A proteochemometrics model was induced from all interaction data in the BindingDB database, comprizing in all 7078 protein-ligand complexes with representatives from all major drug target categories. Proteins were represented by alignment-independent sequence descriptors holding information on properties such as hydrophobicity, charge, and secondary structure. Ligands were represented by commonly used QSAR descriptors. The inhibition constant (pKi ) values of protein-ligand complexes were discretized into "high" and "low" interaction activity. Different machine-learning techniques were used to induce models relating protein and ligand properties to the interaction activity.
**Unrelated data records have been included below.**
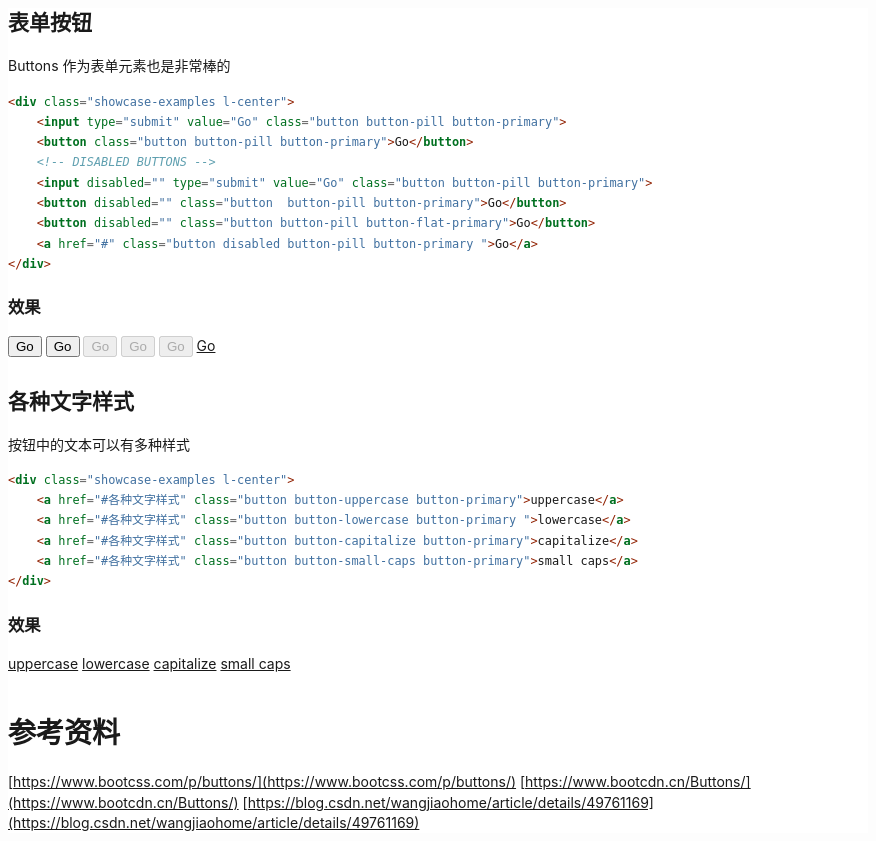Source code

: 
## 表单按钮
Buttons 作为表单元素也是非常棒的
```html
<div class="showcase-examples l-center">
    <input type="submit" value="Go" class="button button-pill button-primary">
    <button class="button button-pill button-primary">Go</button>
    <!-- DISABLED BUTTONS -->
    <input disabled="" type="submit" value="Go" class="button button-pill button-primary">
    <button disabled="" class="button  button-pill button-primary">Go</button>
    <button disabled="" class="button button-pill button-flat-primary">Go</button>
    <a href="#" class="button disabled button-pill button-primary ">Go</a>
</div>
```

### 效果

<div class="showcase-examples l-center">
    <input type="submit" value="Go" class="button button-pill button-primary">
    <button class="button button-pill button-primary">Go</button>
    <!-- DISABLED BUTTONS -->
    <input disabled="" type="submit" value="Go" class="button button-pill button-primary">
    <button disabled="" class="button  button-pill button-primary">Go</button>
    <button disabled="" class="button button-pill button-flat-primary">Go</button>
    <a href="#" class="button disabled button-pill button-primary ">Go</a>
</div>

## 各种文字样式
按钮中的文本可以有多种样式
```html
<div class="showcase-examples l-center">
    <a href="#各种文字样式" class="button button-uppercase button-primary">uppercase</a>
    <a href="#各种文字样式" class="button button-lowercase button-primary ">lowercase</a>
    <a href="#各种文字样式" class="button button-capitalize button-primary">capitalize</a>
    <a href="#各种文字样式" class="button button-small-caps button-primary">small caps</a>
</div>
```
### 效果

<div class="showcase-examples l-center">
    <a href="#各种文字样式" class="button button-uppercase button-primary">uppercase</a>
    <a href="#各种文字样式" class="button button-lowercase button-primary ">lowercase</a>
    <a href="#各种文字样式" class="button button-capitalize button-primary">capitalize</a>
    <a href="#各种文字样式" class="button button-small-caps button-primary">small caps</a>
</div>

# 参考资料 #
[https://www.bootcss.com/p/buttons/](https://www.bootcss.com/p/buttons/)
[https://www.bootcdn.cn/Buttons/](https://www.bootcdn.cn/Buttons/)
[https://blog.csdn.net/wangjiaohome/article/details/49761169](https://blog.csdn.net/wangjiaohome/article/details/49761169)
The best was decision trees, which gave an accuracy of 80 % and an area under the ROC curve of 0.81. The tree pointed to the protein and ligand properties, which are relevant for the interaction. As the approach does neither require alignments nor knowledge of protein 3D structures virtually all available protein-ligand interaction data could be utilized, thus opening a way to completely general interaction models that may span entire proteomes.

Keywords: Bioinformatics; Chemogenomics; Drug design; Protein-Ligand interactions; Proteochemometrics.